WORK TASK 1 >> Starting at the beginning of the entries below and ending at the line containing "Answer: approximately 315°", write those lines out again with "white neoclassical building" substituted by "white stone building" and nothing else changed. Leave the pictures out.

The LoVetri Institute for Somatic Voicework™

The Human Condition

September 29, 2013 By Jeannette LoVetri

It is nearly impossible to ignore an accident. Even if you don’t want to stare, it is hard to take your eyes off something dramatic, unusual, powerful. Someone screaming on the street, a car crumpled in a heap, a powerful explosion’s leftover debris, a swirling mass of flood waters hurtling past, taking things along with it as it churns.

All of public performance, no matter what kind, is about being distinctive, memorable, different, unique. In order to be that you cannot also be nice, ordinary, OK, just fine, acceptable, typical, like the other people. You can’t.

Sweet lovely young people, older singers who have been around for a while, folks who tried to get out into the world and make it but did not, often do not understand that there is more to singing than just standing there and singing the words and the notes. Sure, you might sound OK and feel OK but why should I care unless you have the most amazing, unbelievable voice anyone has every heard and you would sound good reading the phone book.

SOURCE RECORDS >>
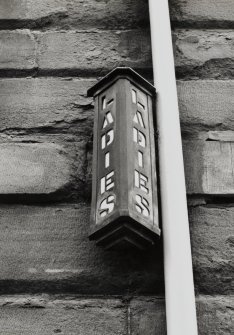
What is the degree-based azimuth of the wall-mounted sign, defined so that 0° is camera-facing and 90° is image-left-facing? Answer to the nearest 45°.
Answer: approximately 0°
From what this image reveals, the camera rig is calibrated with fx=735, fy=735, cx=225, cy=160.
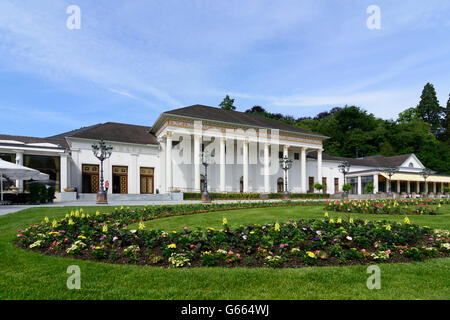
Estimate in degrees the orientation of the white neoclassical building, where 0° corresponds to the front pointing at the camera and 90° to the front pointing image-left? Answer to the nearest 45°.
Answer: approximately 315°
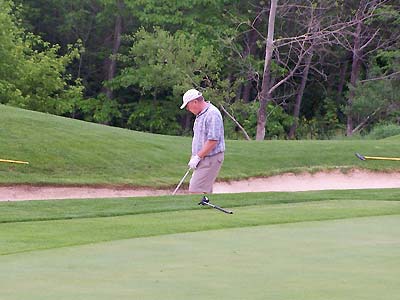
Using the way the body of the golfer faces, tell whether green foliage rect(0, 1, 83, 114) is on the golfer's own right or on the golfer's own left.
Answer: on the golfer's own right

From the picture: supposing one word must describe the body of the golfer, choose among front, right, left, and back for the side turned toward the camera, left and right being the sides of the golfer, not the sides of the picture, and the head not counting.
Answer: left

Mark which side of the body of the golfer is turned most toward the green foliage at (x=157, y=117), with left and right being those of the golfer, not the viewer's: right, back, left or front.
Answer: right

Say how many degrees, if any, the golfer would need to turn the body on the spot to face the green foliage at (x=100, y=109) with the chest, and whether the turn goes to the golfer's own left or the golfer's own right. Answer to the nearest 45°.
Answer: approximately 90° to the golfer's own right

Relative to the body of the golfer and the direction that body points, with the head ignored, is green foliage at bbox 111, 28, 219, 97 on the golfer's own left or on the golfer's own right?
on the golfer's own right
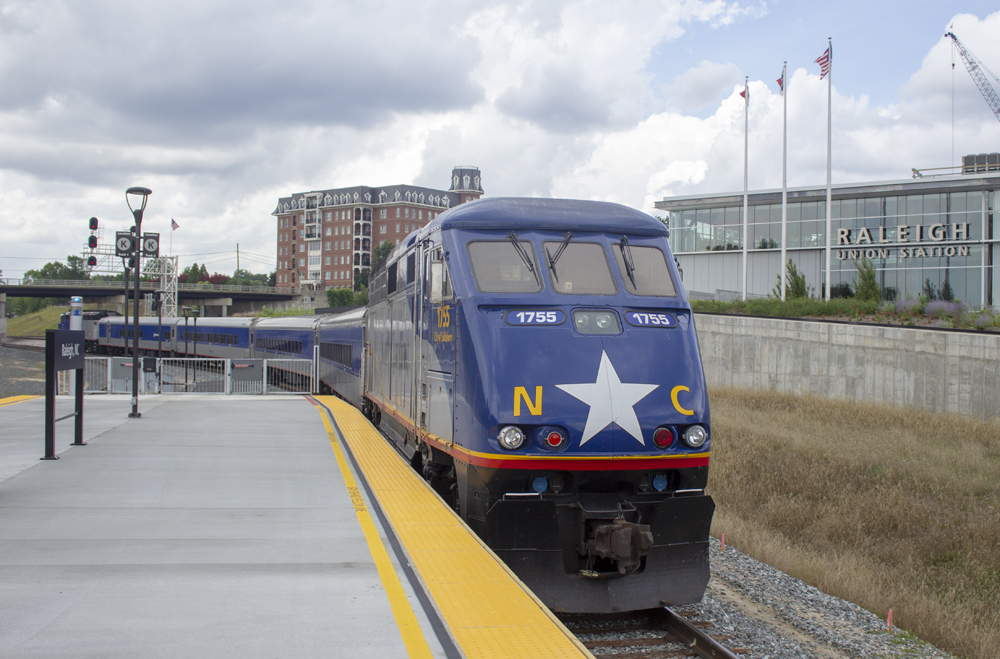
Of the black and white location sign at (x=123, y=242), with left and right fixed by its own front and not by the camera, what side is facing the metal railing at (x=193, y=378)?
back

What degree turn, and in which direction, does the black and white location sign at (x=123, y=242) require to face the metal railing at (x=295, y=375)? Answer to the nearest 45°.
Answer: approximately 135° to its left

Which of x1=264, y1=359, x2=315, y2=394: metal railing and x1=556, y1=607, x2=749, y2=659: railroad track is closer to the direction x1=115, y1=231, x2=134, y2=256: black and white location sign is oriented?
the railroad track

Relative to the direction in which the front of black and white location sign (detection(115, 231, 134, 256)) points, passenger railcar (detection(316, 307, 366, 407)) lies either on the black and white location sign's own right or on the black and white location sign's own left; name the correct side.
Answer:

WORK TASK 2 >> Carry on the essay about standing out in public performance, picking up after its final sentence.

RESPONSE 1 >>
What is the degree-based azimuth of the wall-mounted sign, defined so that 0° is camera-facing and 90° is image-left-facing? Answer to the nearest 45°.
Answer: approximately 0°
From what this image reveals, the camera rig is calibrated with fx=735, fy=735, cx=225, cy=160.
Estimate in degrees the orientation of the white stone building, where 0° corresponds to the front pointing at the camera and 90° to the front pointing image-left? Answer to the nearest 45°.
Answer: approximately 315°

RESPONSE 2 >>
Clarity in communication is only possible when the singer has something specific to say. You have to know what it is you are communicating or it won’t communicate. It won’t reach out to someone else in a way that is meaningful. It won’t make the person in the audience change their state of mind, their awareness, their emotions.

Emotions run communication whether we want to admit that or not. We remember emotions. Intellectual information might keep us fascinated and, perhaps if it is on a topic we much enjoy, it could keep us engaged, but, if it is just facts for facts sake, forgetting what is being discussed is very easy. We remember emotions! If someone was angry with us, or if we made someone cry, or we laughed so hard we cried, those events are more vivid and easier to recall years later, even if the trigger was something insignificant.

So, if you are singing something ask yourself WHY am I singing this? Not why is the character in the song singing, no. Ask why you are singing the song. What does the song mean to you and why is that important? If it’s not important to you, the audience will agree that what you are singing about isn’t important and you don’t need that, believe me.

Your voice is only special when there is enough of you in it as to be easily and immediately recognizable. If you are singing in an almost whispered sound, I can’t tell if its you or the girl down the block. If you are busy singing every phrase softly and breathily, I don’t want to know if it’s you or the girl down the block, because you have put me to sleep.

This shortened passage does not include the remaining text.